During April 2019 Mr. Bonvell’s focus turned to keeping food scraps out of landfills in addition to just making compost. He created a small brochure, set up basic written guidelines and went door to door to most of the restaurants in Ballston Spa, NY offering to take their food scraps. Smaller restaurants and coffee houses signed on and BSCI was born, but he was unsuccessful in attracting larger restaurants, their issues being the ‘work’ of separating the vegetables and fruits from other kitchen wastes (i.e., meats, processed food), and storing buckets.

Two fortuitous meetings brought Mr. Bonvell together with fellow villagers, one who was already collecting coffee grounds from a café for his home composting, followed only days later by a conversation with a friend who revealed her passion for years-long composting in Vermont before moving to our village in upstate New York. One thing led to another, and in mid-April 2019 the Ballston Spa Compost Initiative began growing: at their own schedules the three ‘members’ pick up food scraps from restaurants and coffee houses, and two county economic opportunity council food pantries, one of which is a large food/soup kitchen, supplied with food scraps by a major regional food store chain, and a large regional food bank.
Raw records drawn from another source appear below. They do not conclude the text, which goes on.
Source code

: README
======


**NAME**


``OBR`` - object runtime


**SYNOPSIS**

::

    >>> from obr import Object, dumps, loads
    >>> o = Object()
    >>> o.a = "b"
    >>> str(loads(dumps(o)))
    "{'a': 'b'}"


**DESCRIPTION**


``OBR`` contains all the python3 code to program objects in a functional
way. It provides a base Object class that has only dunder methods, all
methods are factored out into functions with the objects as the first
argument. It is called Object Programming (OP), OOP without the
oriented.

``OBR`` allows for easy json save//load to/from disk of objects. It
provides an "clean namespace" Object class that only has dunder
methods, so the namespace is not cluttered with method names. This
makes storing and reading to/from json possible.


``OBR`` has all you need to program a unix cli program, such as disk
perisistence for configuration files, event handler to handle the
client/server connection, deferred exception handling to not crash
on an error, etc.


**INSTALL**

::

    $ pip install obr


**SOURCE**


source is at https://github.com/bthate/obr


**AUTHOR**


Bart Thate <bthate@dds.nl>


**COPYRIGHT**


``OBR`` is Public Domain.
During the 2018 pilot program with the first restaurant, buckets were weighed periodically noting that different types of food wastes gave different bucket packings, like wet coffee grounds with a high water content (up to 40 lbs. per bucket) versus a bucket with a dozen or more large eggplants and lots of empty space. The pilot restaurant was consistent per its menu, and full 5-gallon buckets each weighed consistently an average 20 lbs.

Today, with a different, more varied and larger food scrap stream we find bucket weights between 21 – 22 lbs. Using the earlier more conservative 4 lb./gallon (volume determined by visual assessment, not just the number of buckets since all buckets are not always full), since mid-April 2019 and despite the current pandemic the three BSCI composters have kept over 10 tons of good compostable food scraps out of the landfill, and made the equivalent compost for their own use. They use Excel-style Google Sheets and update pick-ups and quantities on-line in real time by determining the volume of each bucket rounded to the nearest gallon or half-gallon and applying the more conservative factor of 4 lbs. per gallon.
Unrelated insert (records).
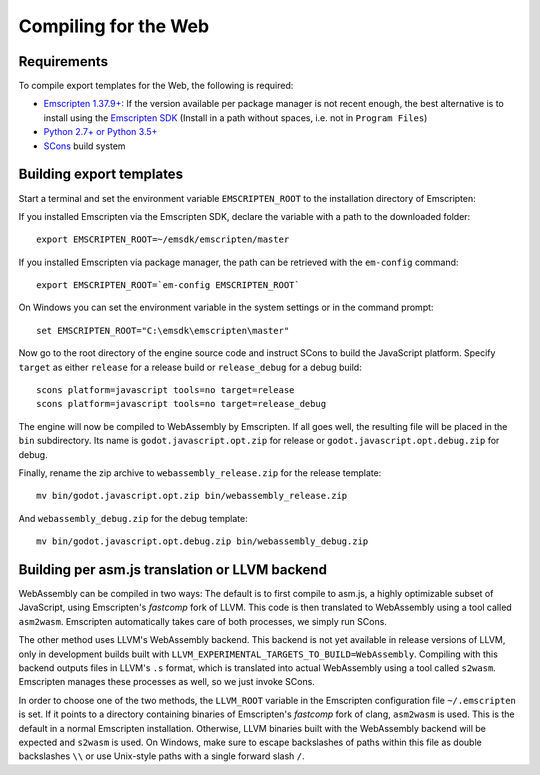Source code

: .. _doc_compiling_for_web:

Compiling for the Web
=====================

.. highlight:: shell

Requirements
------------

To compile export templates for the Web, the following is required:

-  `Emscripten 1.37.9+ <http://emscripten.org/>`__: If the version available
   per package manager is not recent enough, the best alternative is to install
   using the `Emscripten SDK <http://kripken.github.io/emscripten-site/docs/gettng_started/downloads.html>`__
   (Install in a path without spaces, i.e. not in ``Program Files``)
-  `Python 2.7+ or Python 3.5+ <https://www.python.org/>`__
-  `SCons <http://www.scons.org>`__ build system

Building export templates
-------------------------

Start a terminal and set the environment variable ``EMSCRIPTEN_ROOT`` to the
installation directory of Emscripten:

If you installed Emscripten via the Emscripten SDK, declare the variable with a
path to the downloaded folder::

    export EMSCRIPTEN_ROOT=~/emsdk/emscripten/master

If you installed Emscripten via package manager, the path can be retrieved with
the ``em-config`` command::

    export EMSCRIPTEN_ROOT=`em-config EMSCRIPTEN_ROOT`

On Windows you can set the environment variable in the system settings or in
the command prompt::

    set EMSCRIPTEN_ROOT="C:\emsdk\emscripten\master"

Now go to the root directory of the engine source code and instruct SCons to
build the JavaScript platform. Specify ``target`` as either ``release`` for a
release build or ``release_debug`` for a debug build::

    scons platform=javascript tools=no target=release
    scons platform=javascript tools=no target=release_debug

The engine will now be compiled to WebAssembly by Emscripten. If all goes well,
the resulting file will be placed in the ``bin`` subdirectory. Its name is
``godot.javascript.opt.zip`` for release or ``godot.javascript.opt.debug.zip``
for debug.

Finally, rename the zip archive to ``webassembly_release.zip`` for the
release template::

    mv bin/godot.javascript.opt.zip bin/webassembly_release.zip

And ``webassembly_debug.zip`` for the debug template::

    mv bin/godot.javascript.opt.debug.zip bin/webassembly_debug.zip

Building per asm.js translation or LLVM backend
-----------------------------------------------

WebAssembly can be compiled in two ways: The default is to first compile to
asm.js, a highly optimizable subset of JavaScript, using Emscripten's
*fastcomp* fork of LLVM. This code is then translated to WebAssembly using a
tool called ``asm2wasm``. Emscripten automatically takes care of both
processes, we simply run SCons.

The other method uses LLVM's WebAssembly backend. This backend is not yet
available in release versions of LLVM, only in development builds built with
``LLVM_EXPERIMENTAL_TARGETS_TO_BUILD=WebAssembly``.
Compiling with this backend outputs files in LLVM's ``.s`` format, which is
translated into actual WebAssembly using a tool called ``s2wasm``.
Emscripten manages these processes as well, so we just invoke SCons.

In order to choose one of the two methods, the ``LLVM_ROOT`` variable in the
Emscripten configuration file ``~/.emscripten`` is set. If it points to a
directory containing binaries of Emscripten's *fastcomp* fork of clang,
``asm2wasm`` is used. This is the default in a normal Emscripten installation.
Otherwise, LLVM binaries built with the WebAssembly backend will be expected
and ``s2wasm`` is used. On Windows, make sure to escape backslashes of paths
within this file as double backslashes ``\\`` or use Unix-style paths with
a single forward slash ``/``.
Organizations seeking to create their own community composting service have contacted BSCI to learn of our model, and we have consulted numerous individuals on the same topic. The hurdles for community composting appear to be the usual transportation, inconsistent food quantity, scheduling [problems] that is not time and energy ‘cost’ effective, and the idea of using one central location.
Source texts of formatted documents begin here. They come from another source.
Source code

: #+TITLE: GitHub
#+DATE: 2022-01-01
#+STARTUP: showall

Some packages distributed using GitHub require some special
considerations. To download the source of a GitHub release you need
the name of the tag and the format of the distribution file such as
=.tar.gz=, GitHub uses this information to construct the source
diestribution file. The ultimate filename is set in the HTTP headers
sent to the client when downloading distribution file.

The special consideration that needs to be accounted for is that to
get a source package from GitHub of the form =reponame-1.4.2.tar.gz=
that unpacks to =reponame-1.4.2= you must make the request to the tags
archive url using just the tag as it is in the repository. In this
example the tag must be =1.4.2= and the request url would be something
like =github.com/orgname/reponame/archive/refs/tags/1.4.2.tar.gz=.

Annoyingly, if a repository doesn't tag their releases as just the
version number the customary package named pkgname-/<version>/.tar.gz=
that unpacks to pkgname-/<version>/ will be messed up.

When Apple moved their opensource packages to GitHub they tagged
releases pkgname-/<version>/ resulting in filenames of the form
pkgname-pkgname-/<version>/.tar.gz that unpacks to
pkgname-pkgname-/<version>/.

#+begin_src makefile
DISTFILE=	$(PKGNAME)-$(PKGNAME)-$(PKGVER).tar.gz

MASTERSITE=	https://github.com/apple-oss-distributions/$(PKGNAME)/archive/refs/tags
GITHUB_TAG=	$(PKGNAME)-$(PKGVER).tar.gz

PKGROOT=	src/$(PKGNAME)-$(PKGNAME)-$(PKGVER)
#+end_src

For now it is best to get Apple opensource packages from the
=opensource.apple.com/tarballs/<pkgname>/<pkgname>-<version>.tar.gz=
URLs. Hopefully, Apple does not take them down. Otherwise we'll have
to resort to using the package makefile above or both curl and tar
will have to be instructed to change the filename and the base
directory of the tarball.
Our model also easily ensures that we remain ‘exempt’ under the New York State Department of Environmental Conservation and New York State legislation (NYCRR 361-3 Composting and Other Organics Recycling Facilities) since for each composting site on a monthly average no more than 1,000 pounds or 1 cubic yard of food scraps, whichever is greater, are collected per week provided no more than 2,000 pounds are accepted in any one week; no un-composted waste remains on-site for more than 36 months; and bulking agent provides proper aeration and leachate control. BSCI composters do not accept food scraps directly from a ‘designated food scrap generator’ that generates on an annual average more than two tons per week.

Applying our model with volunteers could lead to more effective composting and keeping food scraps out of landfills. BSCI is a member of the New York State Association of Reduction, Reuse & Recycling,  and the United States Compost Council, and follows the guidance of these organizations and adherence to practices general to ‘home’ composting.  Mr. Bonvell is a public speaker about composting basics and has presented to garden clubs, children’s’ groups, grass roots environmental groups, and professional waste organizations.